E quando eles crescerem?

Um dia eles vão ser grandes e não vão precisar de mim. Se tudo correr bem. Vão tirar o seu curso e/ou arranjar o seu emprego, vão viver para fora ou com amigos ou sozinhos. Vão casar. Um dia a casa vai estar sem eles e por mais duro que seja imaginar, vai ser - naturalmente - uma casa vazia. Isso não me preocupa nada. Sair de casa é agridoce para todos. Mas também é para isso que os pais se preparam: para a naturalidade da vida.
E eu?
Que pessoa vou ser daqui a 15 anos quando eles não precisarem que os vá buscar à escola, os leve ao médico ou ao ballet e ao futebol?
Quando o fim de semana for sinónimo de filhos na rua?
Não vejo os meus filhos como um investimento. São tão meus filhos como do pai e estamos os dois a fazer o melhor que podemos e sabemos por eles. Cada um com o seu tempo, a sua disponibilidade mas somos os dois 100% pais deles. Não é um investimento estar em casa. É uma espécie de esperança que disto saia uma coisa boa. Mas pode ser tudo ao lado... sei lá eu... sabemos lá nós.
E se eu não tiver um rasgo de luz , uma ideia inovadora, um talento escondido que me dê dinheiro, ocupação e auto estima? E se não me reinventar?
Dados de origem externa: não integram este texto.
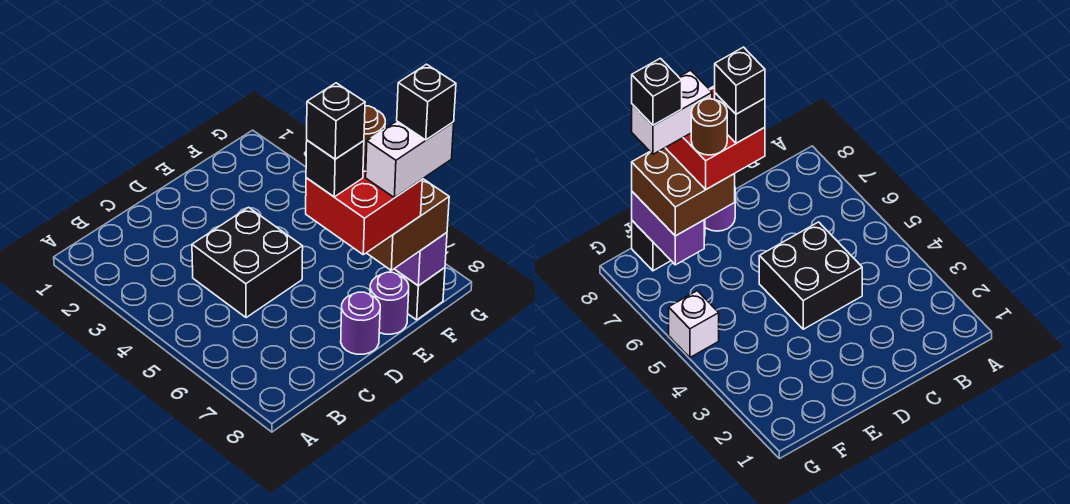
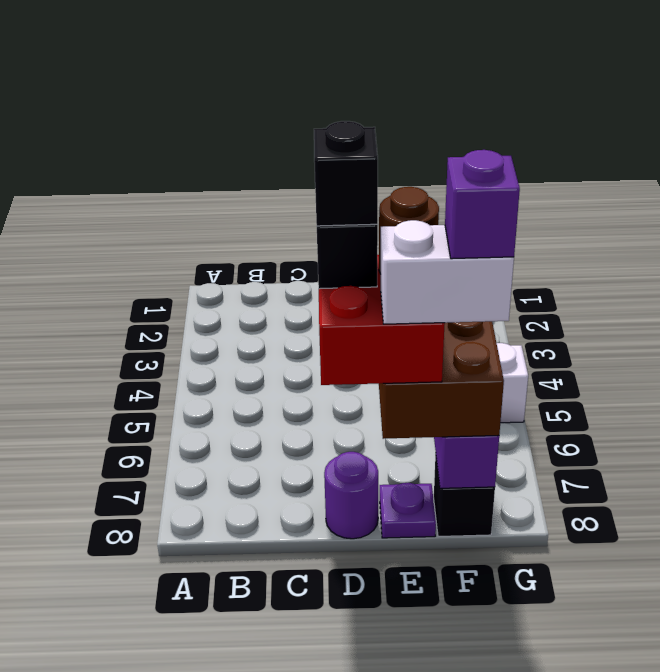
black brick C4:D5 level 1 -> none
purple round brick E8 level 1 -> purple plate E8 level 1
black brick F8 level 6 -> purple brick F8 level 6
A certa altura o que fazem as mães e os pais quando os filhos vão à sua vida e não há um emprego que os distraia, que os sustente?
Sim, claro. Para trazer dinheiro para casa faz-se qualquer coisa mas o que saberei fazer nessa altura? E que me faça feliz? Quem me dá emprego? Quando é que decido que já chega? Que a partir de agora eles podem ser como a maioria das crianças deste país que tem os dois pais a trabalhar, muitas vezes até tarde?
Estar em casa há quase 7 anos - bolas tanto tempo - ensinou-me mais do que qualquer livro. Sobre eles e sobre mim e nem um dia foi tempo perdido. Todos os dias ganhei. Aprendi. Cresci. Todos os dias testei as minhas capacidades,  as minhas forças e os meus limites. Embora muitas vezes parecesse frágil por fora nada me tornou mais forte do que eles. Nada o faz.
Mas o que se ganha destes anos só o futuro dirá. O que eu ganhei sei bem. Está no meu coração. 
Mas dá um medo, não é medo do silêncio nem da paz nem do tempo para viajar e descansar e namorar. É um medo maior. De depois disto tudo ficar de mãos atrás das costas, sem saber o que lhes fazer.